Skip to main content
SHARE
Publication

Revisiting Parallel Cyclic Reduction and Parallel Prefix-Based Algorithms for Block Tridiagonal System of Equations...

by Sudip K Seal, Kalyan S Perumalla, Steven P Hirshman
Publication Type
Journal
Journal Name
Journal of Parallel and Distributed Computing
Publication Date
Page Numbers
273 to 280
Volume
73
Issue
2

Simulations that require solutions of block tridiagonal systems of equations rely on fast parallel solvers for runtime efficiency. Leading parallel solvers that are highly effective for general systems of equations, dense or sparse, are limited in scalability when applied to block tridiagonal systems. This paper presents scalability results as well as detailed analyses of two parallel solvers that exploit the special structure of block tridiagonal matrices to deliver superior performance, often by orders of magnitude.

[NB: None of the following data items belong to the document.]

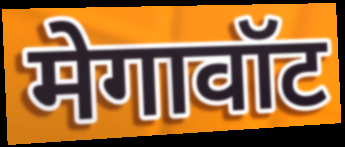
मेगावॉट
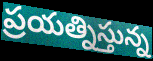
ప్రయత్నిస్తున్న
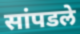
सांपडले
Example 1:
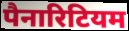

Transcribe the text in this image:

पैनारिटियम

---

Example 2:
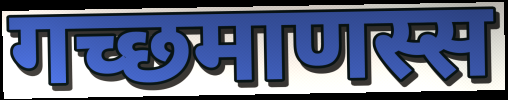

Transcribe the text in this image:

गच्छमाणस्स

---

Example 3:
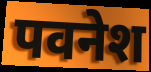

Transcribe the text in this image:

पवनेश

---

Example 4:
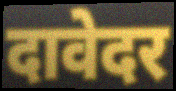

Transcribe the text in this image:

दावेदर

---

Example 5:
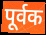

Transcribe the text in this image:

पूर्वक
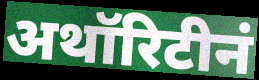
अथॉरिटीनं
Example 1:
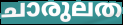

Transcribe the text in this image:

ചാരുലത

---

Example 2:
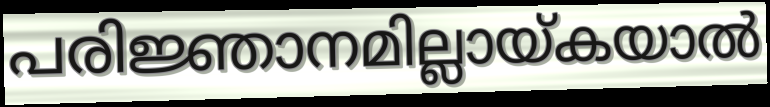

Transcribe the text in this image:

പരിജ്ഞാനമില്ലായ്കയാൽ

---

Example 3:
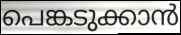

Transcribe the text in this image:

പെങ്കടുക്കാൻ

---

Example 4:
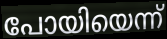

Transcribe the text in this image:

പോയിയെന്ന്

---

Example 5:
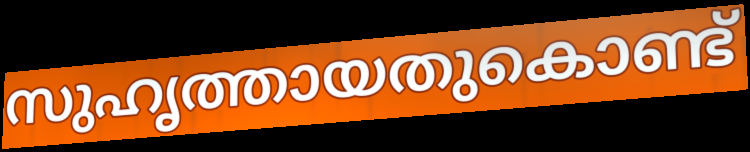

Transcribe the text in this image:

സുഹൃത്തായതുകൊണ്ട്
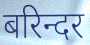
बरिन्दर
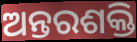
ଅନ୍ତରଶକ୍ତି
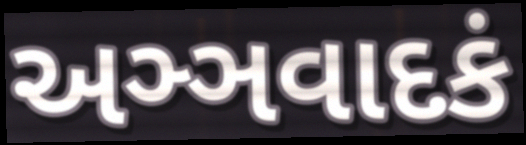
અઞ્ઞવાદકં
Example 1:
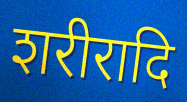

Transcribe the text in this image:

शरीरादि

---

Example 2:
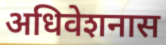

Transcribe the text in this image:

अधिवेशनास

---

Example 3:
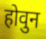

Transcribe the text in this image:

होवुन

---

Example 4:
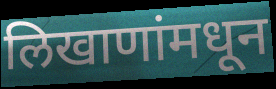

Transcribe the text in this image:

लिखाणांमधून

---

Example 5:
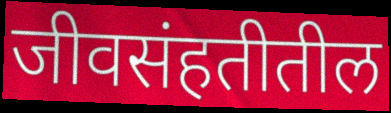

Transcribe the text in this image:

A rigorous analysis of their relative parallel runtimes is shown to reveal the existence of a critical block size that separates the parameter space spanned by the number of block rows, the block size and the processor count, into distinct regions that favor one or the other of the two solvers. Dependence of this critical block size on the above parameters as well as on machine-specific constants is established. These formal insights are supported by empirical results on up to 2,048 cores of a Cray XT4 system. To the best of our knowledge, this is the highest reported scalability for parallel block tridiagonal solvers to date.